We advise wearing safety eyewear when doing any work that might cause debris to fly to prevent eye damage. Using tools almost always falls into this category.

In addition, it’s important to be vigilant and turn off these power tools when there’s an unprotected bystander, especially children, near you.

Maintain and Protect Tools

Ordinary tools like shovels, trowels, hammers, and rakes can become dangerous if they are not well cared for. Rusty metal, weak handles, or poor grips can all cause a sudden failure of the tool, triggering a mechanical failure. 

This is especially true of power tools.
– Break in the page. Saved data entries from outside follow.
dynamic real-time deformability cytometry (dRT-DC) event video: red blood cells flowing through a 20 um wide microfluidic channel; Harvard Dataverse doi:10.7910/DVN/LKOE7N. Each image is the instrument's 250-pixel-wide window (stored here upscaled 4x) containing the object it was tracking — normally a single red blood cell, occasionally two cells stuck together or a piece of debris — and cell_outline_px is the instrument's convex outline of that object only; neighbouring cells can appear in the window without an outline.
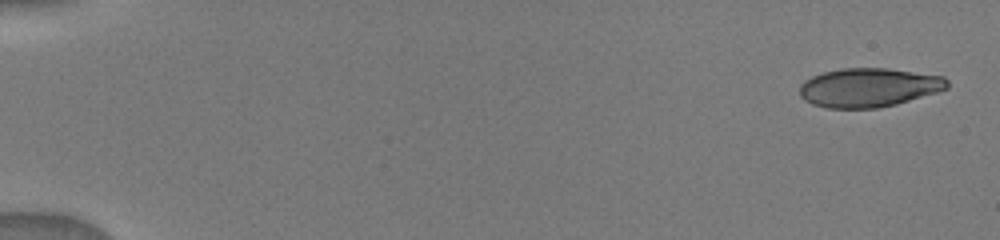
{"species": "human", "species_latin": "Homo sapiens", "temperature_condition": "warm", "stored_images_in_passage": 10, "camera_frame_rate_fps": 3000, "um_per_image_px": 0.085, "donor": {"sex": "male"}, "frame": {"image": 1, "passage_image": 1, "time_ms": 0.0, "image_size_px": [1000, 240], "cell_outline_px": [[948, 88], [936, 92], [896, 104], [876, 108], [824, 108], [812, 104], [804, 100], [800, 96], [800, 84], [804, 80], [812, 76], [824, 72], [844, 68], [888, 68], [944, 76], [948, 80]], "centroid_in_image_um": [73.82, 7.44], "position_along_channel_um": 11.2, "area_um2": 33.52}}
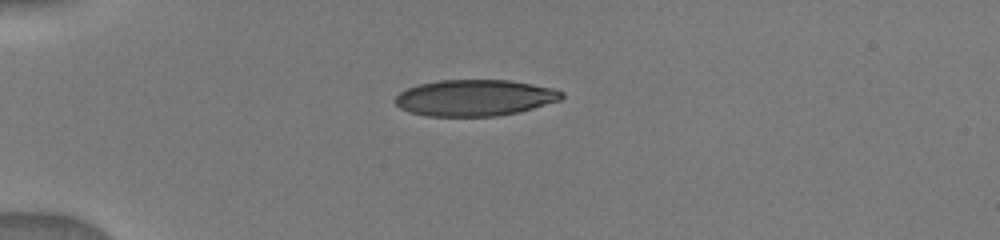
{"frame": {"image": 2, "passage_image": 6, "time_ms": 4.0, "image_size_px": [1000, 240], "cell_outline_px": [[564, 96], [560, 100], [520, 112], [496, 116], [428, 116], [408, 112], [400, 108], [392, 100], [400, 92], [408, 88], [420, 84], [440, 80], [512, 80], [556, 88], [564, 92]], "centroid_in_image_um": [40.38, 8.31], "position_along_channel_um": 44.6, "area_um2": 35.49}}
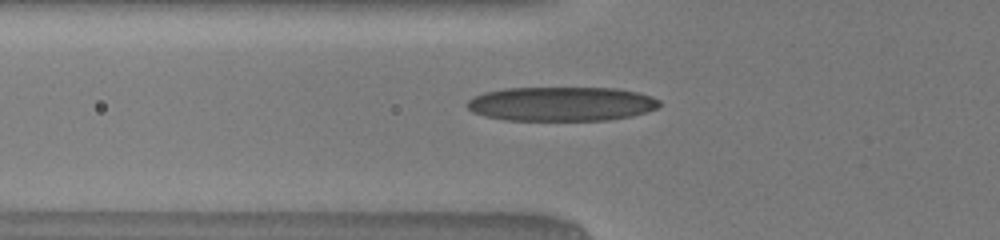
{"frame": {"image": 3, "passage_image": 9, "time_ms": 5.667, "image_size_px": [1000, 240], "cell_outline_px": [[660, 104], [656, 108], [632, 116], [608, 120], [508, 120], [484, 116], [472, 112], [464, 104], [468, 100], [484, 92], [504, 88], [616, 88], [636, 92], [652, 96], [660, 100]], "centroid_in_image_um": [47.69, 8.83], "position_along_channel_um": 78.1, "area_um2": 38.44}}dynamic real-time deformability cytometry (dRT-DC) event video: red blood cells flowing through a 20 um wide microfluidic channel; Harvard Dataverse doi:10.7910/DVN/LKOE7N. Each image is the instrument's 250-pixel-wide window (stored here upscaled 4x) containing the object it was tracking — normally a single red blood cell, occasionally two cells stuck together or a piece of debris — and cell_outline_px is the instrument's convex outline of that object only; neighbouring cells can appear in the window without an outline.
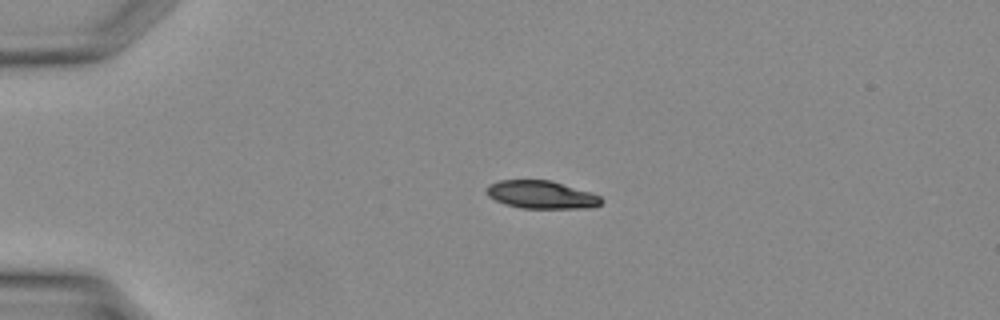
{"species": "Egyptian fruit bat (a non-hibernating species)", "species_latin": "Rousettus aegyptiacus", "temperature_condition": "warm", "stored_images_in_passage": 27, "camera_frame_rate_fps": 3000, "um_per_image_px": 0.085, "animal": {"sex": "female"}, "frame": {"image": 1, "passage_image": 3, "time_ms": 0.667, "image_size_px": [1000, 320], "cell_outline_px": [[604, 200], [600, 204], [592, 208], [524, 208], [504, 204], [488, 196], [484, 192], [484, 188], [488, 184], [500, 180], [548, 180], [592, 192], [600, 196]], "centroid_in_image_um": [45.99, 16.55], "position_along_channel_um": 39.0, "area_um2": 18.79}}
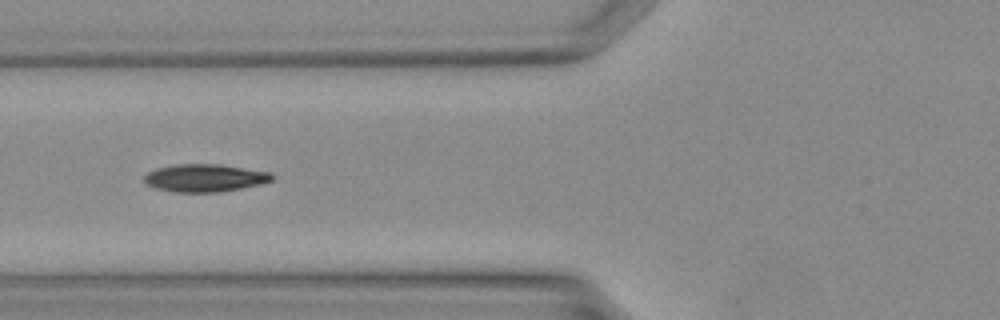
{"frame": {"image": 2, "passage_image": 9, "time_ms": 2.667, "image_size_px": [1000, 320], "cell_outline_px": [[276, 176], [272, 180], [260, 184], [220, 192], [176, 192], [156, 188], [144, 184], [144, 176], [148, 172], [156, 168], [176, 164], [220, 164], [268, 172]], "centroid_in_image_um": [17.38, 15.12], "position_along_channel_um": 108.4, "area_um2": 20.58}}
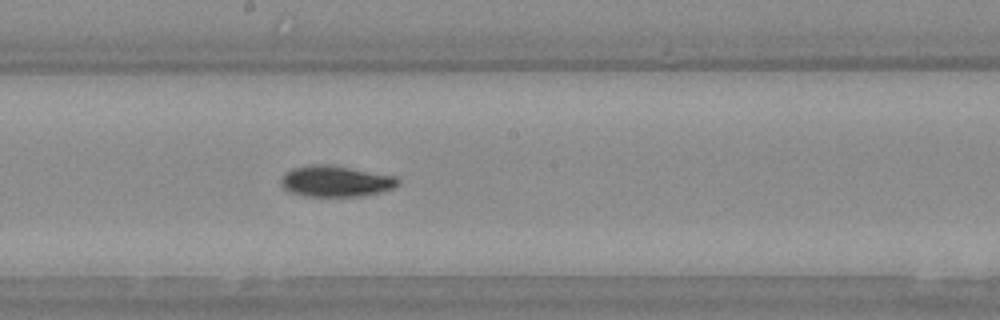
{"frame": {"image": 3, "passage_image": 15, "time_ms": 4.667, "image_size_px": [1000, 320], "cell_outline_px": [[400, 184], [392, 188], [380, 192], [360, 196], [304, 196], [288, 192], [284, 188], [280, 180], [292, 168], [312, 164], [324, 164], [396, 176], [400, 180]], "centroid_in_image_um": [28.54, 15.41], "position_along_channel_um": 219.7, "area_um2": 20.92}}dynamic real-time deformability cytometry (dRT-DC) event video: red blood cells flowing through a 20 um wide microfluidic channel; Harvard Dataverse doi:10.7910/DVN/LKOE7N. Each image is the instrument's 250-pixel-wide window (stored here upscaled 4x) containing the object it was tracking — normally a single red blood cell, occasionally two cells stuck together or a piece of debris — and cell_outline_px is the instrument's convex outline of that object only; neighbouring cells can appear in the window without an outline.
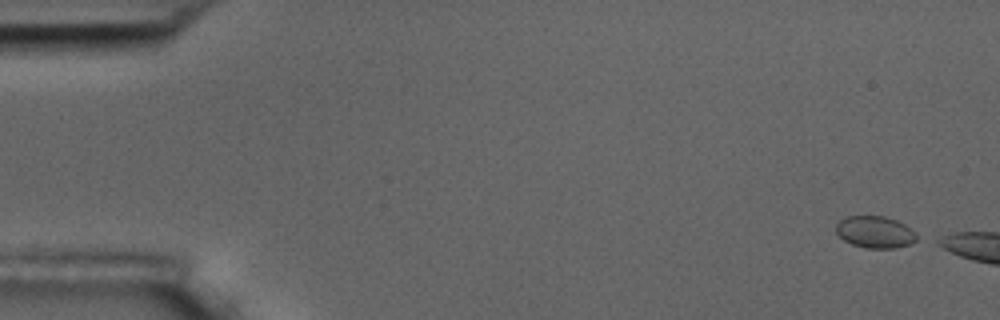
{"species": "common noctule bat (a hibernating species)", "species_latin": "Nyctalus noctula", "temperature_condition": "room temperature", "stored_images_in_passage": 4, "camera_frame_rate_fps": 3000, "um_per_image_px": 0.085, "animal": {"sex": "male", "body_mass_g": 17.5, "forearm_length_mm": 52.3}, "frame": {"image": 1, "passage_image": 1, "time_ms": 0.0, "image_size_px": [1000, 320], "cell_outline_px": [[920, 240], [912, 244], [896, 248], [864, 248], [852, 244], [844, 240], [836, 232], [836, 224], [844, 216], [884, 216], [896, 220], [904, 224]], "centroid_in_image_um": [74.37, 19.73], "position_along_channel_um": 10.6, "area_um2": 15.03}}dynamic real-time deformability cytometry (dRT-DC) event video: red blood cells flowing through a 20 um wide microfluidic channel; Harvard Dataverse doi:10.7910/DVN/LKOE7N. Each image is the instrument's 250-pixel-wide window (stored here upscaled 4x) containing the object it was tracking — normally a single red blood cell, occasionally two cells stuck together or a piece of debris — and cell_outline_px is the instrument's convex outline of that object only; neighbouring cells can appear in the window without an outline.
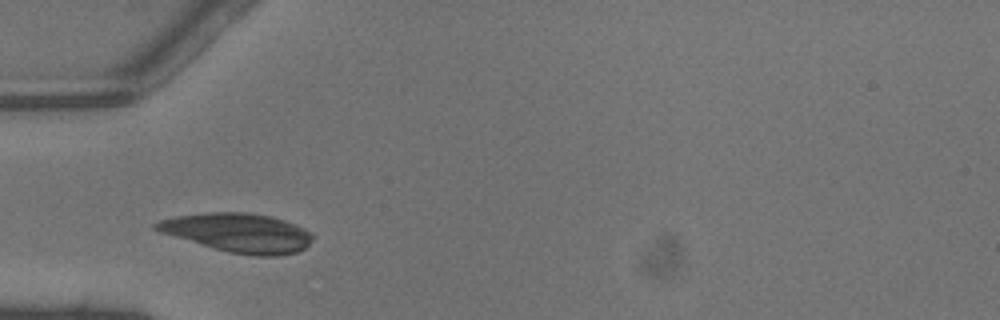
{"species": "common noctule bat (a hibernating species)", "species_latin": "Nyctalus noctula", "temperature_condition": "warm", "stored_images_in_passage": 10, "camera_frame_rate_fps": 3000, "um_per_image_px": 0.085, "animal": {"sex": "male", "body_mass_g": 13.3}, "frame": {"image": 1, "passage_image": 5, "time_ms": 1.333, "image_size_px": [1000, 320], "cell_outline_px": [[312, 236], [308, 244], [304, 248], [296, 252], [280, 256], [252, 256], [228, 252], [160, 232], [152, 228], [152, 224], [160, 220], [176, 216], [208, 212], [248, 212], [272, 216], [284, 220], [304, 228], [312, 232]], "centroid_in_image_um": [20.25, 19.77], "position_along_channel_um": 64.7, "area_um2": 35.43}}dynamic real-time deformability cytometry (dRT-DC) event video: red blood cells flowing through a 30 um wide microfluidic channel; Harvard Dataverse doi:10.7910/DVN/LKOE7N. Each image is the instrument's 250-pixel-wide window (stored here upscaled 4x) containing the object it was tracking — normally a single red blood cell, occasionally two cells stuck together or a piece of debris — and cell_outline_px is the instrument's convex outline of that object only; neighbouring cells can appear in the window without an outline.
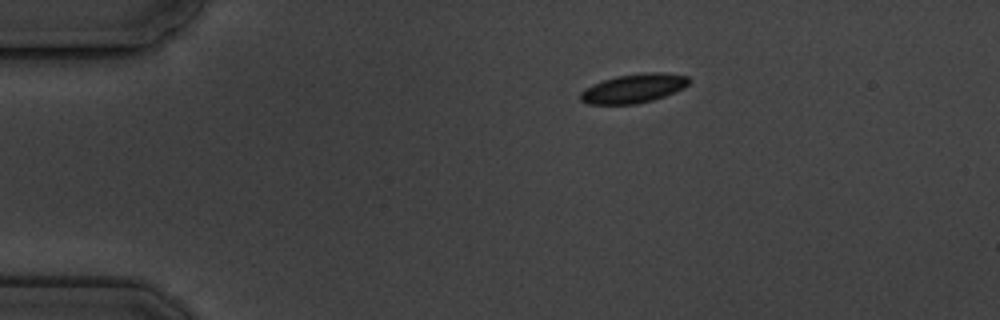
{"species": "common noctule bat (a hibernating species)", "species_latin": "Nyctalus noctula", "temperature_condition": "cold", "stored_images_in_passage": 2, "camera_frame_rate_fps": 3000, "um_per_image_px": 0.085, "animal": {"sex": "male", "body_mass_g": 19.5, "forearm_length_mm": 54.6}, "frame": {"image": 1, "passage_image": 1, "time_ms": 0.0, "image_size_px": [1000, 320], "cell_outline_px": [[692, 80], [684, 88], [664, 96], [652, 100], [636, 104], [588, 104], [580, 100], [580, 92], [604, 80], [616, 76], [640, 72], [660, 72], [688, 76]], "centroid_in_image_um": [53.9, 7.5], "position_along_channel_um": 31.1, "area_um2": 18.26}}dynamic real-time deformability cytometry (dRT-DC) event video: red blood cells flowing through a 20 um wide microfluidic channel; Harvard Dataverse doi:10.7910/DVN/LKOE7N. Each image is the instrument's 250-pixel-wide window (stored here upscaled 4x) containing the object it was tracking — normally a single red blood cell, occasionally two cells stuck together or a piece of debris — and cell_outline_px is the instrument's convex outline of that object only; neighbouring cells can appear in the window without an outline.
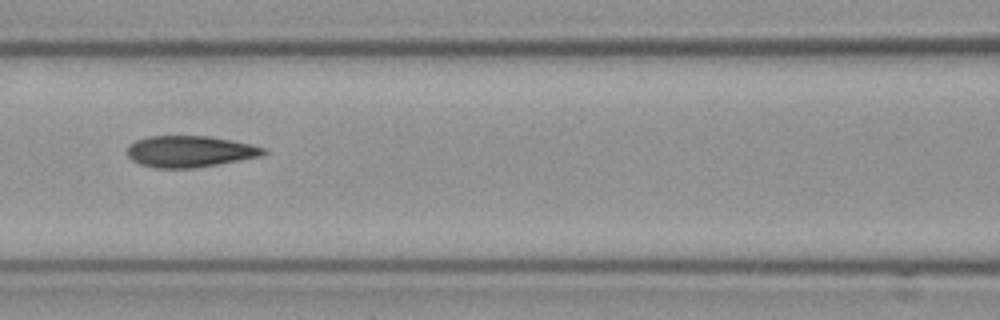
{"species": "Egyptian fruit bat (a non-hibernating species)", "species_latin": "Rousettus aegyptiacus", "temperature_condition": "cold", "stored_images_in_passage": 8, "camera_frame_rate_fps": 3000, "um_per_image_px": 0.085, "frame": {"image": 1, "passage_image": 7, "time_ms": 2.0, "image_size_px": [1000, 320], "cell_outline_px": [[268, 152], [260, 156], [216, 164], [192, 168], [156, 168], [140, 164], [132, 160], [124, 152], [128, 144], [136, 140], [152, 136], [208, 136], [268, 148]], "centroid_in_image_um": [16.07, 12.87], "position_along_channel_um": 150.5, "area_um2": 24.8}}
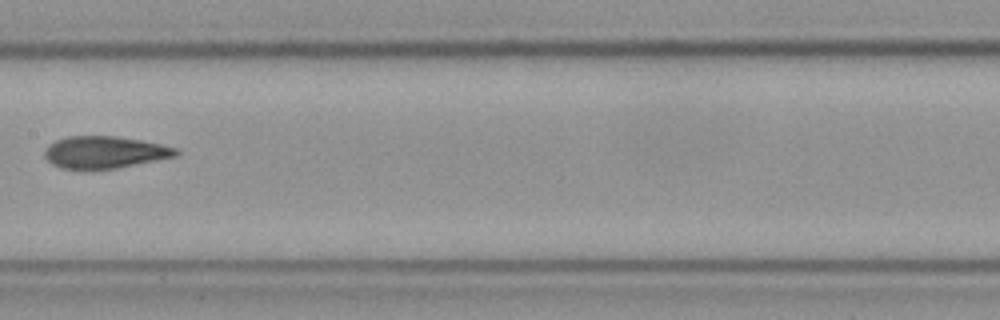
{"frame": {"image": 2, "passage_image": 8, "time_ms": 2.333, "image_size_px": [1000, 320], "cell_outline_px": [[180, 152], [176, 156], [116, 168], [64, 168], [52, 164], [44, 156], [44, 152], [48, 144], [56, 140], [68, 136], [116, 136], [140, 140], [160, 144], [176, 148]], "centroid_in_image_um": [8.88, 12.92], "position_along_channel_um": 198.5, "area_um2": 24.16}}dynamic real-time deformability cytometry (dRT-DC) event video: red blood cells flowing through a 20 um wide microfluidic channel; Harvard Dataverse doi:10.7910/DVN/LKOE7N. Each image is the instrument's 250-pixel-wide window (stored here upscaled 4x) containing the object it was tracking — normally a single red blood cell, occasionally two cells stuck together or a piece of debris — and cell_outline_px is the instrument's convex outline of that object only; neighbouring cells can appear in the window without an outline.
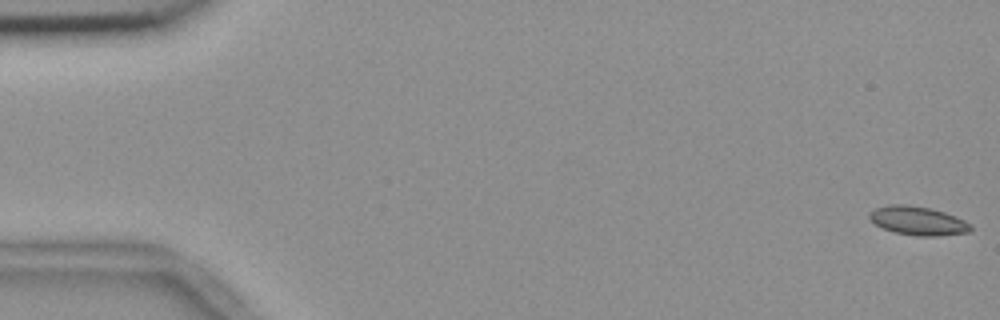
{"species": "common noctule bat (a hibernating species)", "species_latin": "Nyctalus noctula", "temperature_condition": "room temperature", "stored_images_in_passage": 57, "segment_of_instrument_passage": [1, 2], "camera_frame_rate_fps": 3000, "um_per_image_px": 0.085, "animal": {"sex": "female", "body_mass_g": 18.4}, "frame": {"image": 1, "passage_image": 1, "time_ms": 0.0, "image_size_px": [1000, 320], "cell_outline_px": [[972, 228], [968, 232], [936, 236], [920, 236], [896, 232], [884, 228], [876, 224], [868, 216], [868, 212], [876, 208], [888, 204], [908, 204], [928, 208], [944, 212], [956, 216], [972, 224]], "centroid_in_image_um": [78.03, 18.75], "position_along_channel_um": 7.0, "area_um2": 16.82}}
These should be kept in clean, dry spaces and inspected for rust and breakage before each use.

Tools that accelerate a cutting edge should be used with great care. Make sure the cutting edge is firmly attached before engaging the motor. 

Furthermore, wooden and metal hand tools should never be left on the ground or exposed to moisture overnight. Doing so will cost you money and create a potential hazard.

Indoor/Outdoor Hygiene and Etiquette

Before coming indoors, removing boots, gloves, hats, aprons, and other gardening gear is best for an ensured level of protection. This is because when we head indoors, we tend to relax and become more likely to rub our eyes, as discussed above.